De olho em remessas globais, Ripple quer parcerias com mais bancos no Brasil

O Brasil já é responsável por nada menos que 30% das operações de transferência de valores da Ripple; plataforma de blockchain deseja ampliar essa presença

O Brasil já é responsável por nada menos que 30% das operações de transferência de valores da Ripple (Foto: Shutterstock)


Animada com os resultados obtidos no Brasil, a plataforma de blockchain Ripple planeja ampliar o leque de parcerias com bancos no país em 2020. A empresa está de olho nas remessas internacionais de recursos entre pessoas físicas.

Segundo a agência Reuters, a companhia deve anunciar nos próximos meses parcerias com diversas instituições financeiras, incluindo bancos digitais.

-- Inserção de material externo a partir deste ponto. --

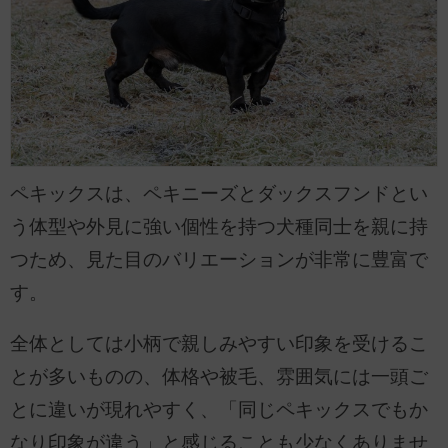
ペキックスは、ペキニーズとダックスフンドとい
う体型や外見に強い個性を持つ犬種同士を親に持
つため、見た目のバリエーションが非常に豊富で
す。
全体としては小柄で親しみやすい印象を受けるこ
とが多いものの、体格や被毛、雰囲気には一頭ご
とに違いが現れやすく、「同じペキックスでもか
なり印象が違う」と感じることも少なくありませ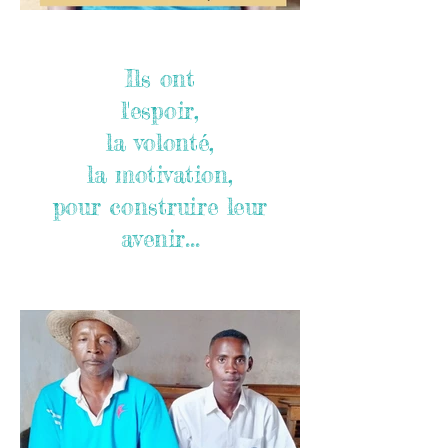
Ils ont
l'espoir,
la volonté,
la motivation,
pour construire leur
avenir...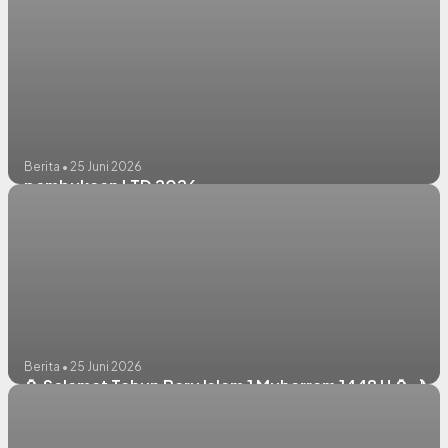
Berita • 25 Juni 2026
pembukaan LTD 2026
Berita • 25 Juni 2026
🏮 Selamat Tahun Baru Islam 1 Muharram 1448 H 🏮🌙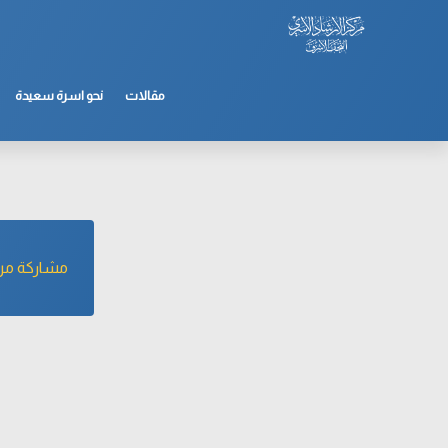
مقالات
نحو اسرة سعيدة
مشاركة مركز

A Ripple já firmou acordos no Brasil com Santander, Bradesco, Rendimento e outros.

“Com os sucessivos avanços na regulação bancária brasileira para facilitar transações financeiras, inclusive internacionais, as oportunidades aqui vão crescer bastante nos próximos anos”, disse à Reuters o diretor-geral da Ripple no Brasil, Luiz Antonio Sacco.

O Brasil já é responsável por nada menos que 30% das operações de transferência de valores da Ripple. O número é tão significativo que motivou a abertura de um escritório em São Paulo, em junho, e a vinda constante ao país de Eric van Miltenburg, vice-presidente sênior de operações globais da empresa.

Além do Brasil, apenas Estados Unidos, Reino Unido, Austrália, Cingapura e Índia possuem escritórios da Ripple. 

Remessas em expansão

Os dados do mercado brasileiro embasam o otimismo e as ações da Ripple. Segundo o Banco Central, as remessas por pessoas físicas entre Brasil e outros países de janeiro a novembro somaram US$ 4,6 bilhões. A cifra representa um crescimento de 10% em relação ao mesmo período de 2018.



A maior parte dessas transações é feita por meio do Swift, sistema que integra bancos de diversos países. No entanto, o processo é caro e pode levar até uma semana. Um problema que novos arranjos de negócios prometem resolver, especialmente os que adotam blockchain.

Sacco Neto disse à Reuters que serviços de transferência por meio da blockchain da Ripple custam até 10% dos valores cobrados pelos bancos, segundo relatos de parceiros.

O Santander foi o primeiro banco no Brasil a usar a tecnologia da Ripple para remessas internacionais, em outubro de 2018. Dois meses depois, foi a vez da fintech britânica Transferwise chegar ao país.

O mercado global de remessas tem um valor estimado em US$ 600 bilhões, segundo a revista Forbes.

Ripple “global”

A Ripple também é responsável pela XRP, que ocupa o terceiro lugar entre as criptomoedas com maior valor de mercado, valendo US$ 9,6 bilhões segundo o Coinmarketcap. Ela perde somente para Ethereum (US$ 16 bilhões) e Bitcoin (US$ 131 bilhões).

Focada desde sua criação em transferências internacionais, a Ripple acredita que a longo prazo pode brigar com gigantes instituições de transferências globais.

Além dos movimentos junto ao mercado brasileiro, a empresa também tem atuação forte em outros países para atingir esse fim.

Em outubro passado, a Ripple liderou uma rodada de financiamento da Bitso, corretora de criptomoedas com 750 mil usuários no México, e que pretende operar no Brasil e na Argentina.

Meses antes, em junho, a Ripple firmou parceria com a MoneyGram, segunda maior empresa de pagamentos do mundo -grande parte de seus negócios está no mercado global de remessas.